Session 7 – Malachi 3:13-4:6

Sermon summary:

  1. Introduction – two-sided coins…  Throughout Malachi, God reveals to us a number of truths that have two sides.  One example might be covenantal relationships: for our ‘up/down’ relationship with God to work properly, we need to be careful of our ‘side to side’ relationship with each other.  Both ‘sides of the coin’ need to be embraced for covenants to work.  See Malachi 2:10 as an example and John 13:34-35 as a New Testament example.  The closing sentences of Malachi offer the ‘flip-side’ of a couple more coins given to us by the Lord.
  2. The coin of ‘The Day of the Lord’: earlier in our studies we heard that the Lord’s arrival will be like a refiner’s fire.  It will purify the faithful that it touches.  In 4:1 we discover the other side of this coin: for those who reject God, the fire will be destructive and reduce them to ash.
  3. The coin of ‘Moses and Elijah’: both men are mentioned here (4:4-5) and both are present at the Transfiguration of Christ (Mark 9:2-13).  At the Transfiguration, it is generally believed that they represent the Law (Moses) and the Prophets(Elijah) all being fulfilled and passed on to Jesus – rather like a baton in a relay race.  In a more simple way, in Malachi, they could represent two sides of a coin.  Elijah (prophet) represents theology – believing/understanding.  Moses (lawgiver) represents ethics – actually ‘doing’ the right thing.  Both are needed to please the Lord.  Cf.

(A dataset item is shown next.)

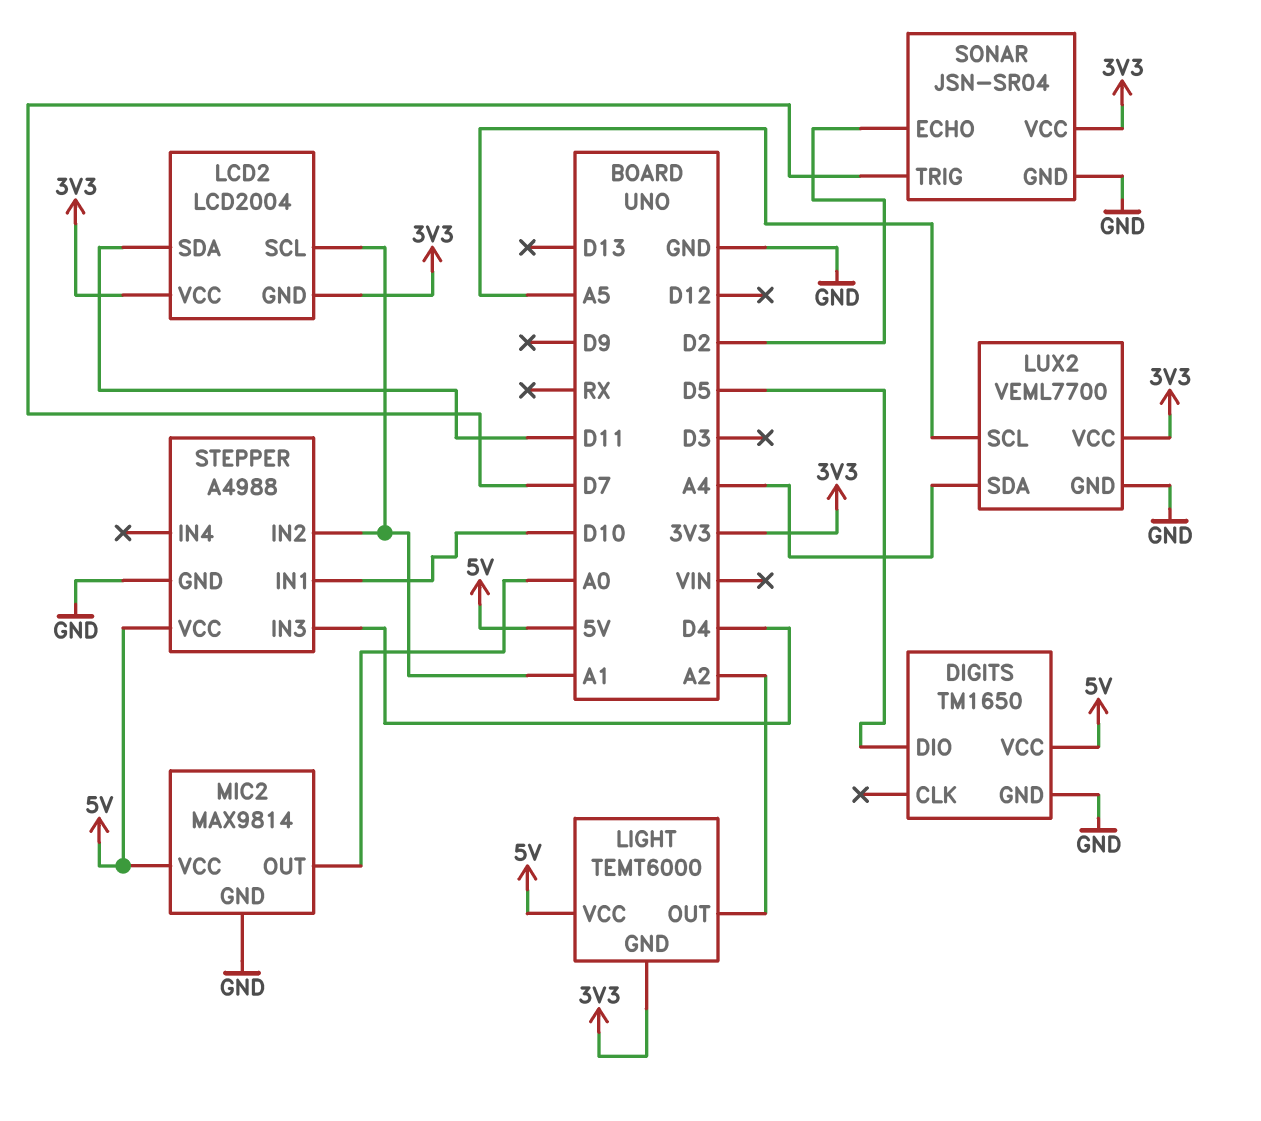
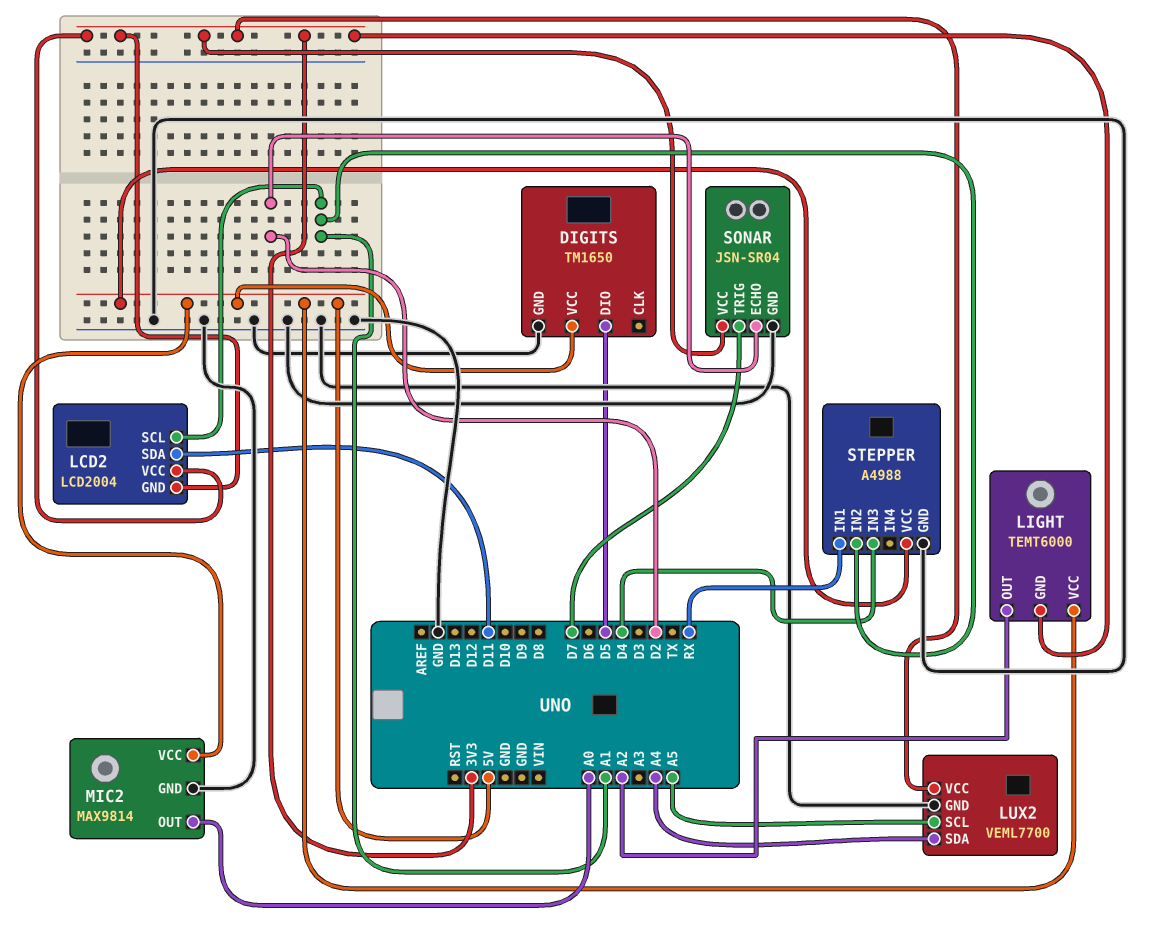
STEPPER pin IN1: D10 -> RX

Luke 6:46; John 14:15; Matthew 28:20; Amos 5:18-24
  4. Conclusion – the coin we must give to God: the passage also reveals another coin – this time, it’s one we must give to God.  We persistently sin and do wrong; it’s constantly part of what we offer God (1 John 1:10, Isaiah 64:6).  The other side of this coin must be repentance.  We should be particularly attentive to those moments when we realise we’ve done wrong.  Rather than being obstinate or prideful, we should turn from our wrongdoing and beg God’s forgiveness.  3:16 shows a moment when some of God’s people did this.  Every so often, God challenges us and says, “This is what I want: love one another so marvellously that everyone wants to come to church!  Long for justice!  Come before Me in all humility!  Honour Me with your tithe – the best of all you have been given!  Do precisely what Christ commands!”  Are we obedient to all of this?  If we can be, then these great sentences will apply to us: 3:17; 4:2.

Discussion questions:

  1. In what practical ways can we be faithful to one another?  Have you felt like your fellow Christians have been a ‘proper family’ to you since entering the Faith?
  2. How urgent should we be when it comes to evangelism?  What excuses are most commonly made for failing to proclaim the Good News?  How important is the Holy Spirit for our task of evangelism?  How important is prayer for our task of evangelism?
  3. What steps can we take to ensure that we have a sound grasp of the teachings of Jesus?  Can you think of any specific examples of Jesus’ teaching/wisdom being applied to everyday life?
  4. With regard to sin, what are your thoughts/reflections on the following passage of Scripture: James 5:16?